Kanal X
- Country: East Germany
- Broadcast area: Leipzig
- Headquarters: Leipzig

Programming
- Language: German

Ownership
- Owner: Ingo Günther

History
- Launched: 17 March 1990; 36 years ago
- Closed: April 1991; 35 years ago

= Kanal X =

Pirate television station

Kanal X (Channel X) was the first independent television station in Eastern Europe, operating out of Leipzig (at the time in East Germany and was owned by Ingo Günther. It was the only pirate television station in the country throughout its existence.

==History==
Pirate television transmissions were recurrent across the Eastern Bloc countries, mainly broadcasting content that never made it to official state-run channels. The station made its first broadcast on 17 March 1990. The first night on air began with work from an East German video artist, followed by a homemade news report about the upcoming elections, ending with a news bulletin from CNN. The station's signal was weak, using an 8-watt transmitter. Following an initial phase, the channel aimed to broadcast at least two hours a day.
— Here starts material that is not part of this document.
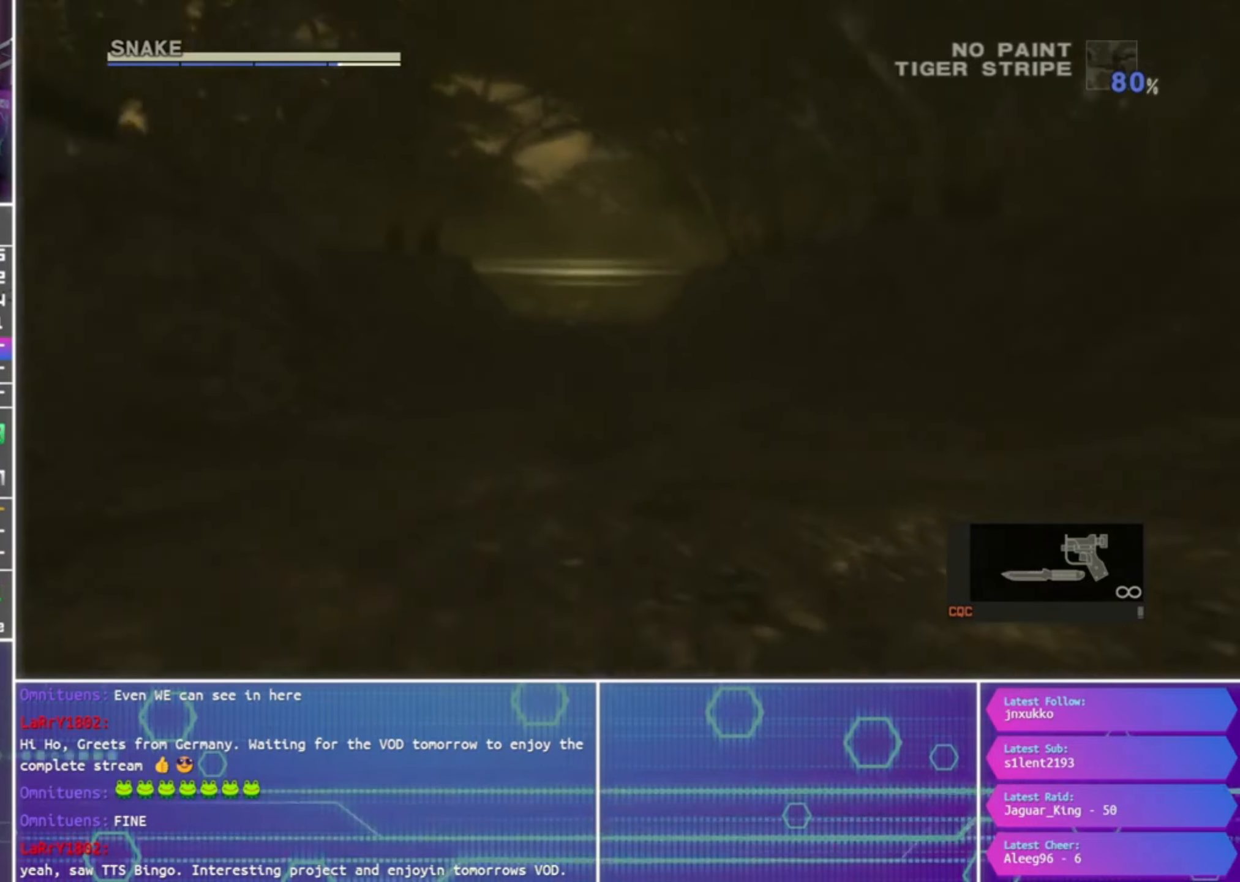
{"buttons": [], "left_stick": "center", "right_stick": "center", "events": [[33, "CIRCLE", "up"], [66, "CROSS", "up"], [100, "CIRCLE", "down"], [200, "CROSS", "down"], [233, "CIRCLE", "up"], [300, "CROSS", "up"], [333, "CIRCLE", "down"], [366, "left_stick", "left"], [400, "CROSS", "down"], [433, "CIRCLE", "up"], [433, "left_stick", "center"], [500, "CROSS", "up"]]}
During its second night on air, however, Kanal X shut down due to lacking a license to operate. In its first four months, the channel was on air for no less than four nights. Its third night on air was in May, while the station's story was carried by two West German networks and the East German program Elf 99.

The station continued operating until at least April 1991, after reunification. The legal loopholes for Kanal X eventually disappeared, but attempts to revive it as an official station failed.

==Legacy==
Kanal X was featured in a 2024 film about local television in Leipzig before and after German reunification, which was projected at the Leipzig Museum on 7 November 2024.